Once we have these models, we can
use them to make predictions about the future behavior. Let’s have a look at an example of
this form.
At the start of an experiment, a
scientist has a sample which contains 250 milligrams of a radioactive isotope. The radioactive isotope decays
exponentially at a rate of 1.3 percent per minute. a) Write the mass of the isotope
in milligrams, 𝑚, as a function of the time in minutes, 𝑡, since the start of the
experiment. And b) Find the half-life of the
isotope, giving your answer to the nearest minute.
Remember, we can model exponential
growth and decay using the formula 𝑃 of 𝑡 equals 𝑃 nought times 𝑒 to the power
of 𝑘𝑡, where 𝑃 nought is the initial value of 𝑃, and 𝑘 is the rate of growth or
decay.

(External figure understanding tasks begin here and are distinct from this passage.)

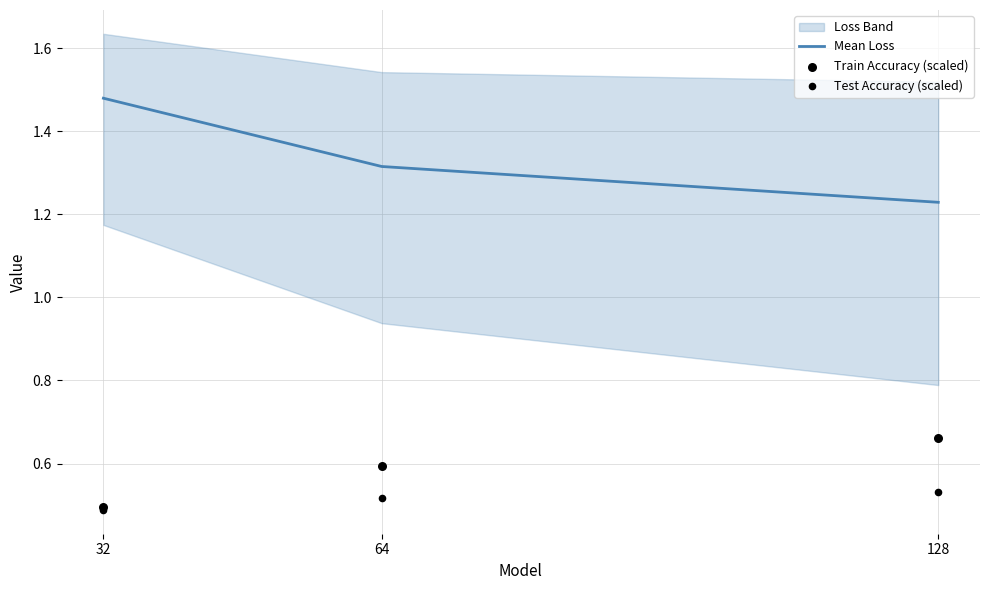

What are all the series names shown in the legend?

Mean Loss, Train Accuracy (scaled), Test Accuracy (scaled)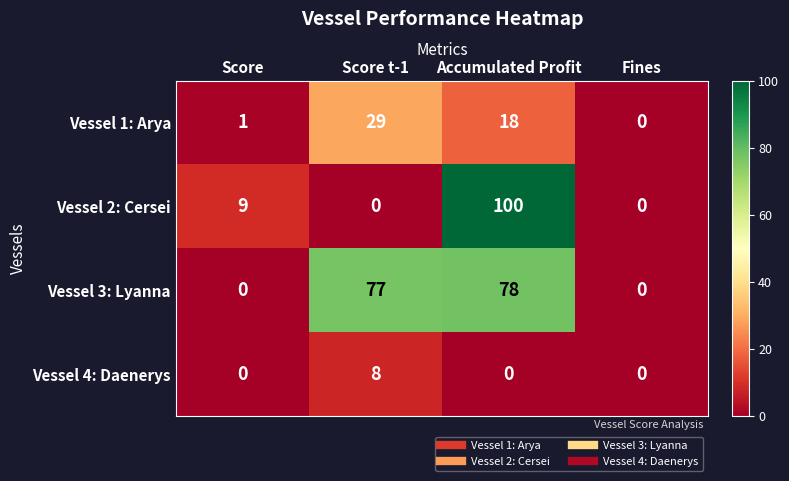

What is the difference between the maximum and minimum values in the Vessel 4: Daenerys series?

8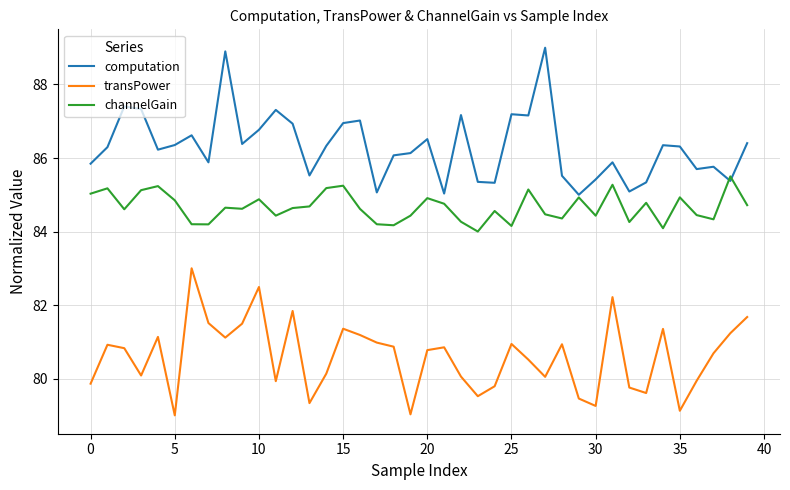

What are all the series names shown in the legend?

computation, transPower, channelGain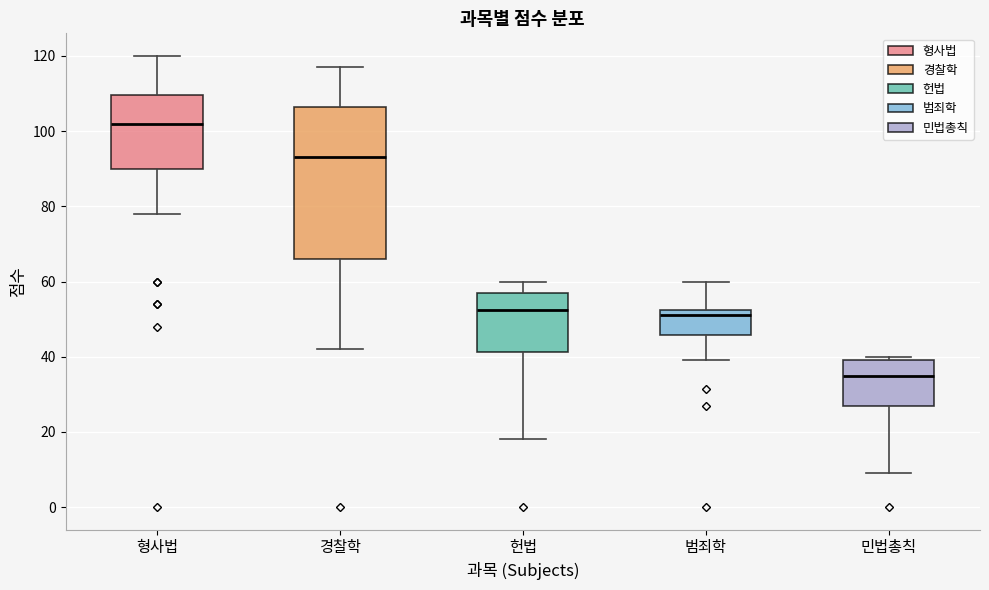

Where does the upper whisker of the box for 경찰학 end on the y-axis? The values are not printed on the chart, so give them approximately, as read against the axis.

118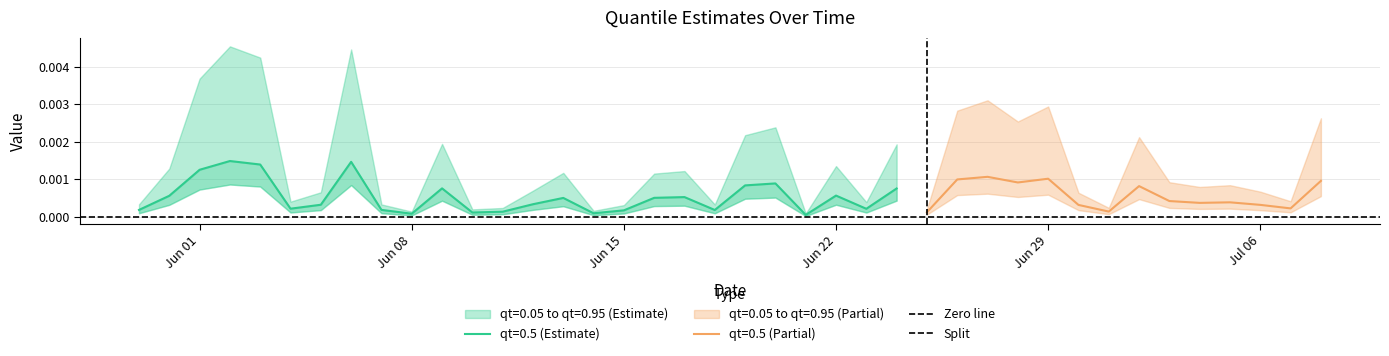

True or false: Zero line has a value of 0 at Jun 08.

True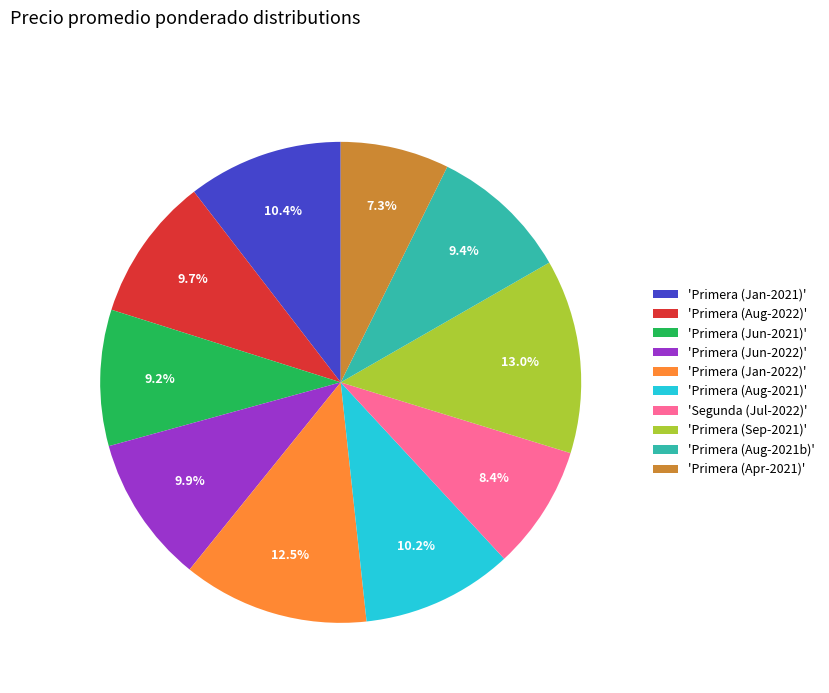

Is there a majority slice in this chart?

No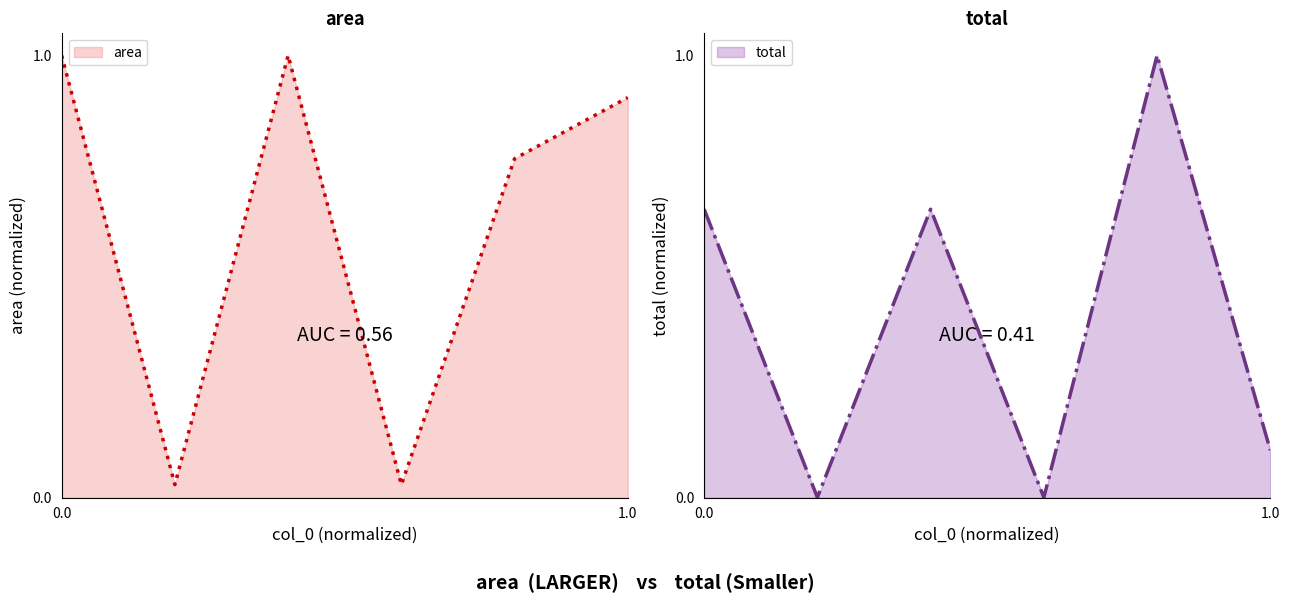

What are all the series names shown in the legend?

area, total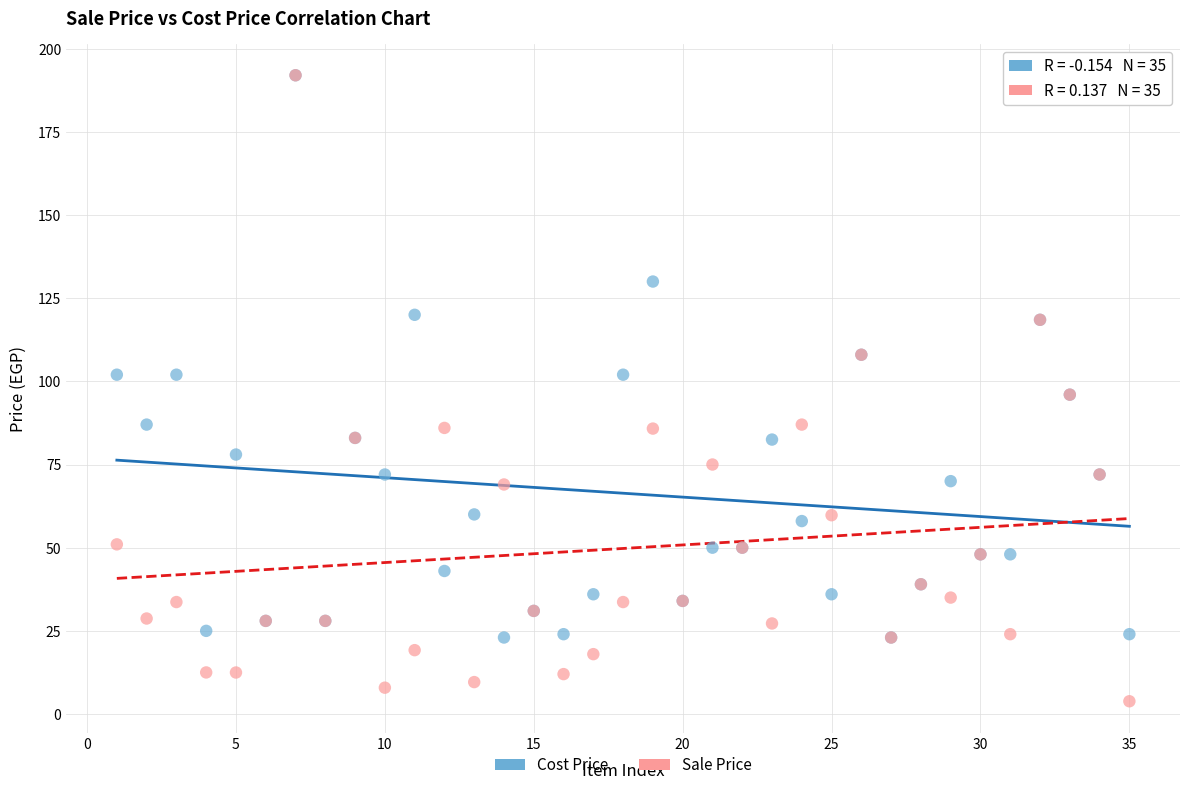

What are all the series names shown in the legend?

Cost Price, Sale Price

In our case, there are 250
milligrams of the sample at the start of the experiment. So, 𝑃 nought must be equal to
250. We said that 𝑘 is the rate of
growth or decay. Since the isotope is decaying, this
value is going to be negative. And 1.3 percent as a decimal is
0.013. So, 𝑘 is negative 0.013. We can therefore say that the
function that describes the mass in terms of minutes is 𝑚 equals 250 times 𝑒 the
power of negative 0.013𝑡.
We’re now going to look at part
b). Here, it helps us to understand the
definition of the phrase half-life. It’s the time taken for the
radioactivity of the isotope to fall to half of its original value. In our case, that’s half of
250. That’s 125 milligrams. We need to work out for what value
of 𝑡 𝑚 is equal to 125. We therefore set 𝑚 equal to 125
and solve for 𝑡.
We see that 125 equals 250 times 𝑒
to the power of negative 0.013𝑡. We then divide both sides of this
equation by 250. 125 divided by 250 is 0.5. So, we see that 0.5 equals 𝑒 to
the power of negative 0.013𝑡. We then take the natural logarithm
of both sides of this equation to get the natural log of 0.5 equals the natural log
of 𝑒 to the power of negative 0.013𝑡. But of course, the natural log of
𝑒 to the power of negative 0.013𝑡 is just negative 0.013𝑡. And so, our final step is to divide
both sides of this equation by negative 0.013. That gives us 𝑡 equals 53.319
minutes which, correct to the nearest minute, is 53 minutes.
In this video, we’ve learned that
we can solve differential equations of the form d𝑃 by d𝑡 equals 𝑘𝑃 by writing
them in the form one over 𝑃 d𝑃 equals 𝑘 d𝑡 and integrating both sides. When we do, we see that the
solution is of the form 𝑃 equals 𝑃 nought 𝑒 to the 𝑘𝑡, where 𝑃 of zero equals
𝑃 nought. We saw that whilst it’s useful to
be able to derive the formula, it’s absolutely fine to quote it and apply it to
problems involving exponential growth and decay.